DATASET CONTENT |
● ● ● ● ● ● ●
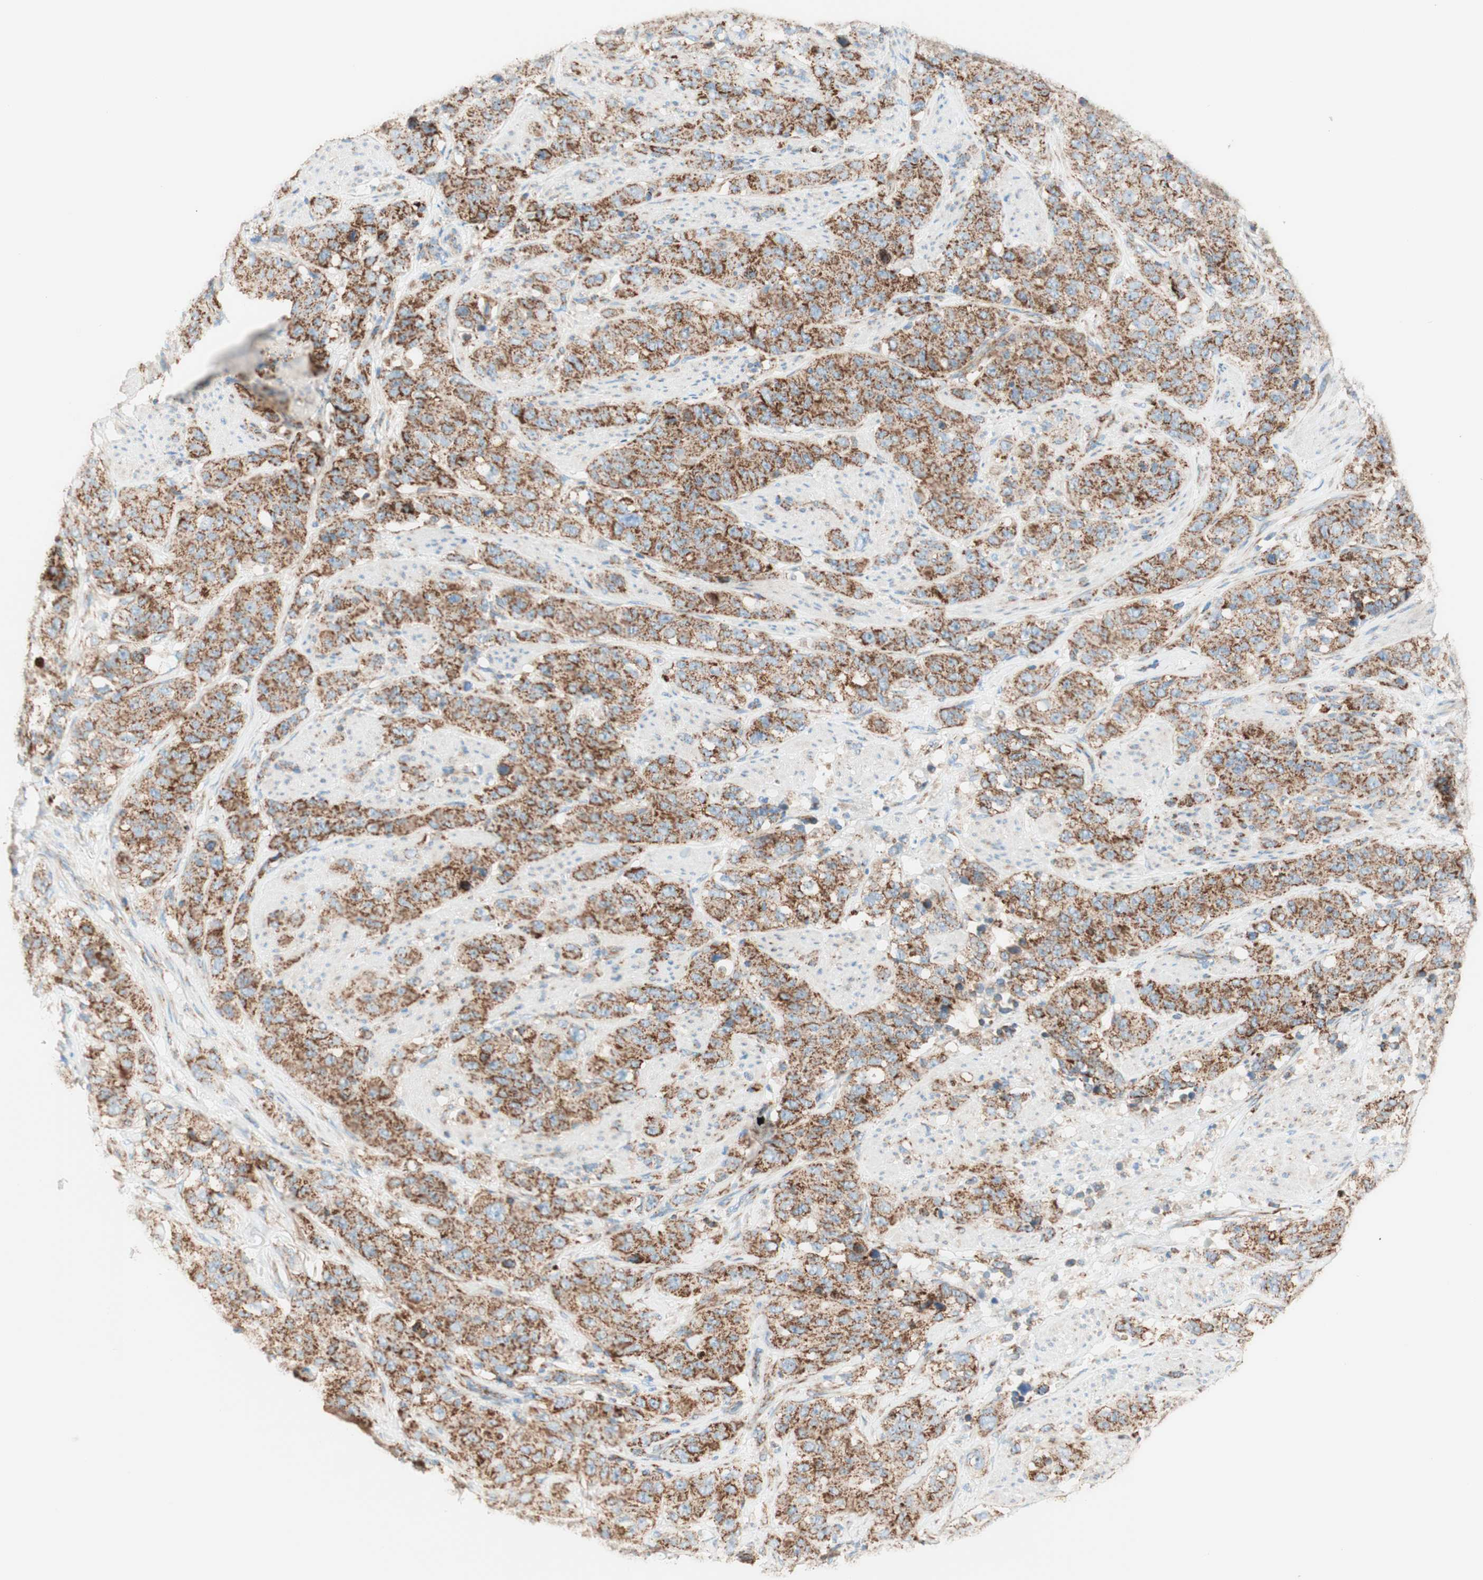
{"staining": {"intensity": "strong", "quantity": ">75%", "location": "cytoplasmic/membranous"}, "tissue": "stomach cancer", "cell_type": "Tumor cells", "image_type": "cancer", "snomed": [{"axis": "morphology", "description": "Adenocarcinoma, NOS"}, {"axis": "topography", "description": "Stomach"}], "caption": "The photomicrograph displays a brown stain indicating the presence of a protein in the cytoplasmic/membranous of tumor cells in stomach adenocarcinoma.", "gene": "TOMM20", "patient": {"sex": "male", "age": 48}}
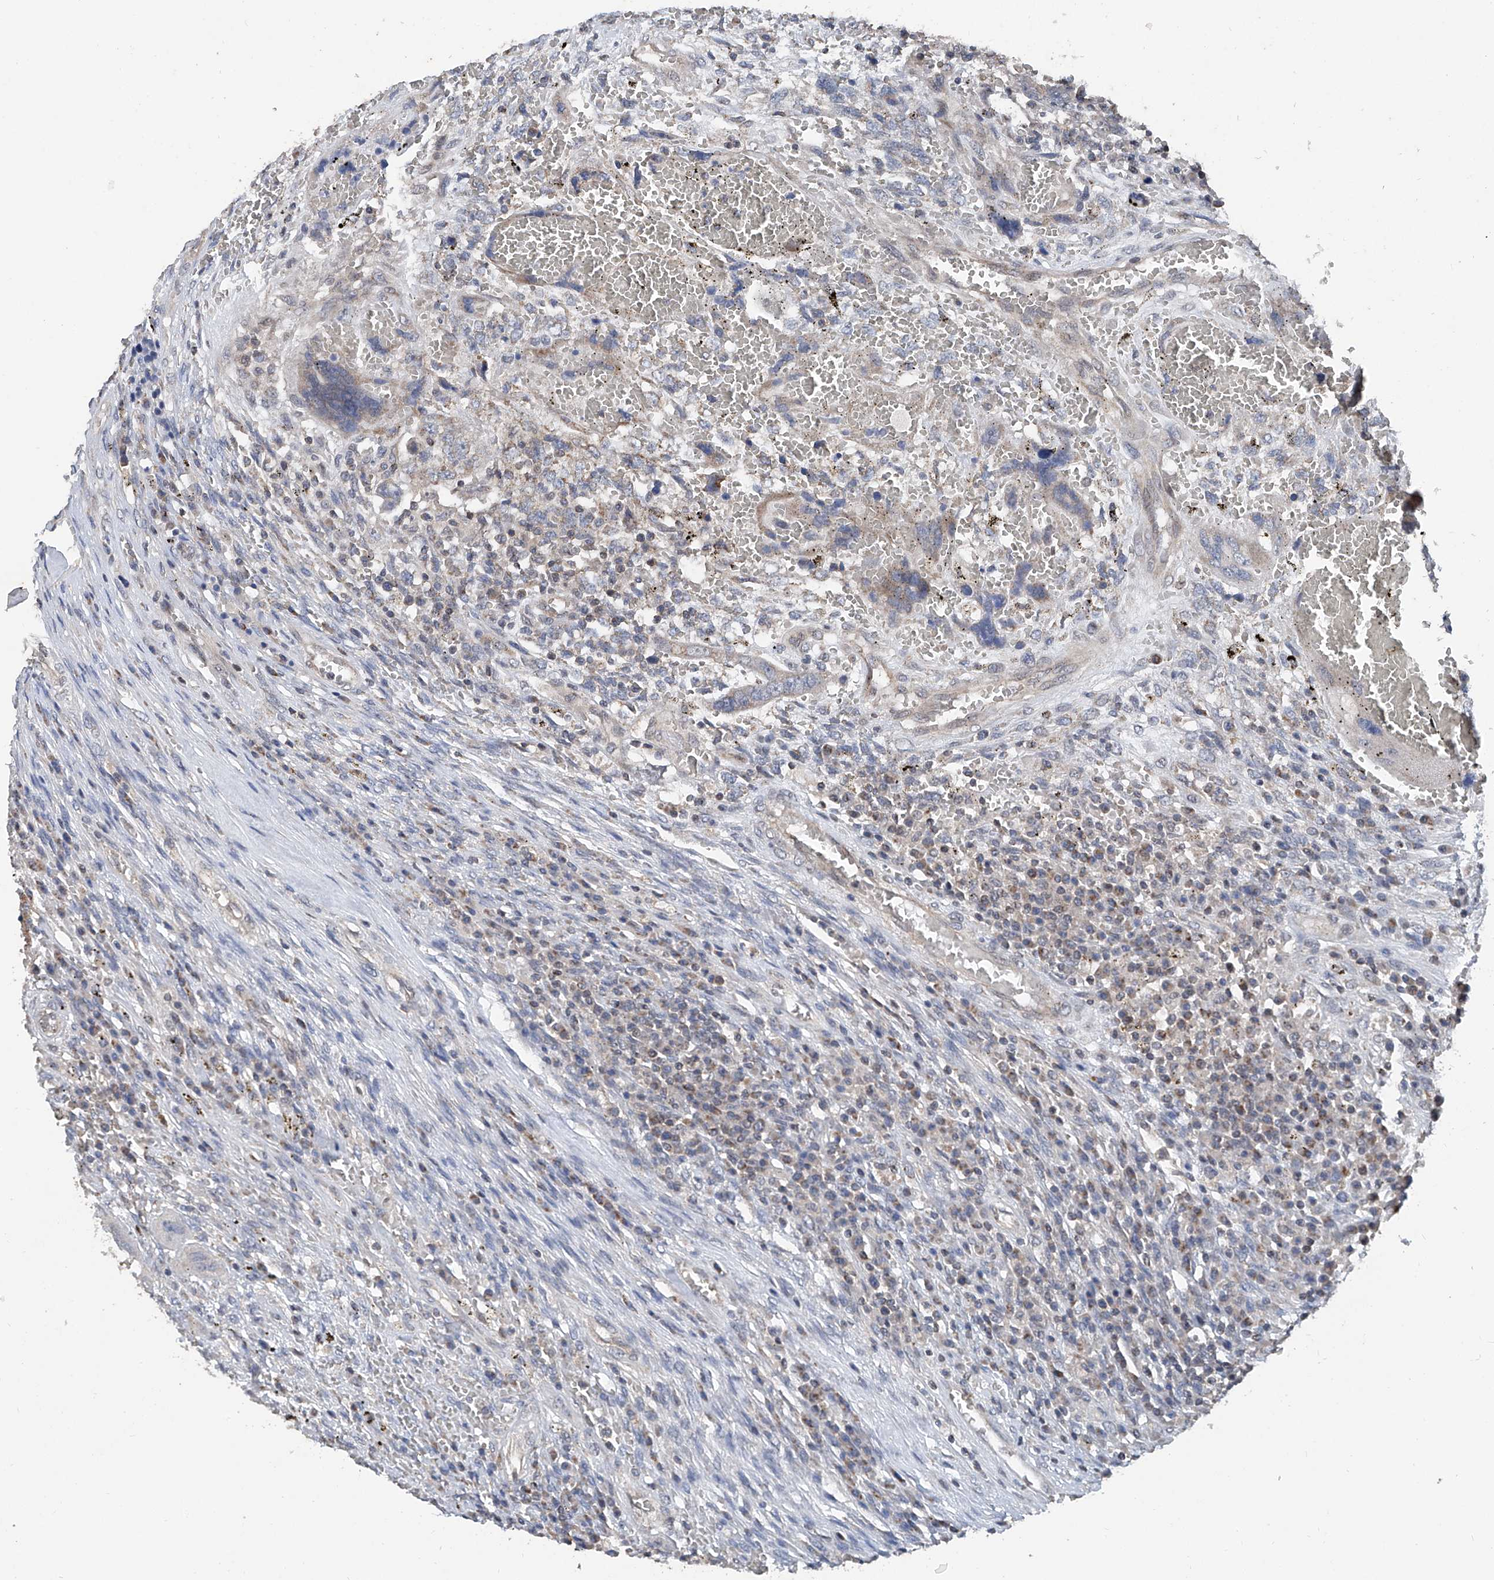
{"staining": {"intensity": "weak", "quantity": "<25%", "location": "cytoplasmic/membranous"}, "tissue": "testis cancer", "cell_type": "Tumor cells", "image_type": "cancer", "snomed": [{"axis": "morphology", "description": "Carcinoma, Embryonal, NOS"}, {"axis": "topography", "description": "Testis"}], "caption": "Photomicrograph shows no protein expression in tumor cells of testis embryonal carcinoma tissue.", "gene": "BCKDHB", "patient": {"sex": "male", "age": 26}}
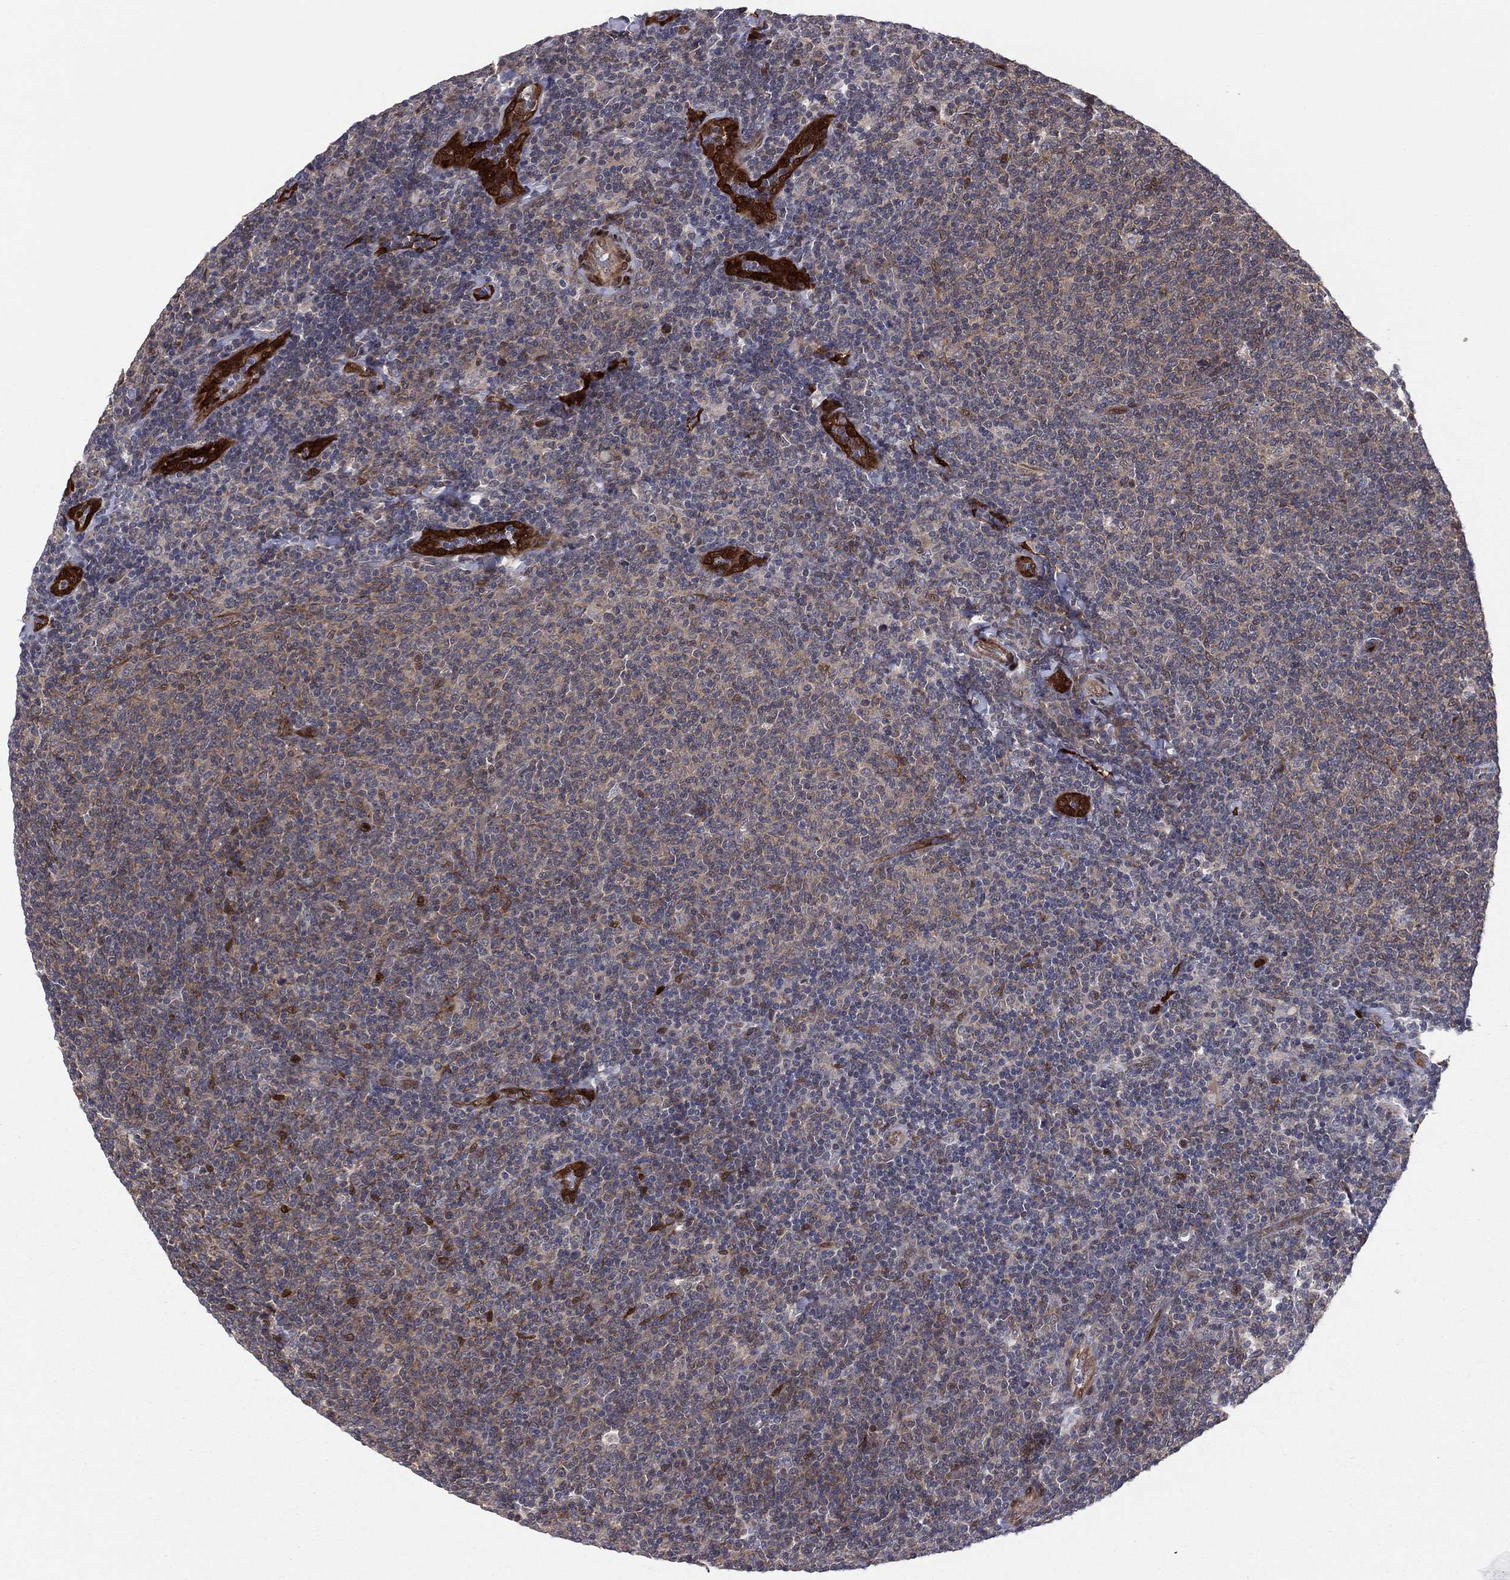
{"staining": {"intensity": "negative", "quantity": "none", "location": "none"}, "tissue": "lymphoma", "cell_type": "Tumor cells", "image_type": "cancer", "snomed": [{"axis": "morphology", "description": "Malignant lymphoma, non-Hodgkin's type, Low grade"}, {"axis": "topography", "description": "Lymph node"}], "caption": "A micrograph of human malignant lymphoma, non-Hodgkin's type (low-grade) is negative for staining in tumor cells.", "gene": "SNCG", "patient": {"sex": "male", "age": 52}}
● ● ● ● ● ● ●
WHAT IS BEING ASKED | Copy the material verbatim. The pictures are not part of the copy.

EXERCISE ANSWER |
{"staining": {"intensity": "strong", "quantity": ">75%", "location": "cytoplasmic/membranous"}, "tissue": "stomach cancer", "cell_type": "Tumor cells", "image_type": "cancer", "snomed": [{"axis": "morphology", "description": "Adenocarcinoma, NOS"}, {"axis": "topography", "description": "Stomach"}], "caption": "The photomicrograph displays a brown stain indicating the presence of a protein in the cytoplasmic/membranous of tumor cells in stomach adenocarcinoma.", "gene": "TOMM20", "patient": {"sex": "male", "age": 48}}
{"staining": {"intensity": "weak", "quantity": "<25%", "location": "cytoplasmic/membranous"}, "tissue": "testis cancer", "cell_type": "Tumor cells", "image_type": "cancer", "snomed": [{"axis": "morphology", "description": "Carcinoma, Embryonal, NOS"}, {"axis": "topography", "description": "Testis"}], "caption": "Photomicrograph shows no protein expression in tumor cells of testis embryonal carcinoma tissue.", "gene": "BCKDHB", "patient": {"sex": "male", "age": 26}}
{"staining": {"intensity": "negative", "quantity": "none", "location": "none"}, "tissue": "lymphoma", "cell_type": "Tumor cells", "image_type": "cancer", "snomed": [{"axis": "morphology", "description": "Malignant lymphoma, non-Hodgkin's type, Low grade"}, {"axis": "topography", "description": "Lymph node"}], "caption": "A micrograph of human malignant lymphoma, non-Hodgkin's type (low-grade) is negative for staining in tumor cells.", "gene": "SNCG", "patient": {"sex": "male", "age": 52}}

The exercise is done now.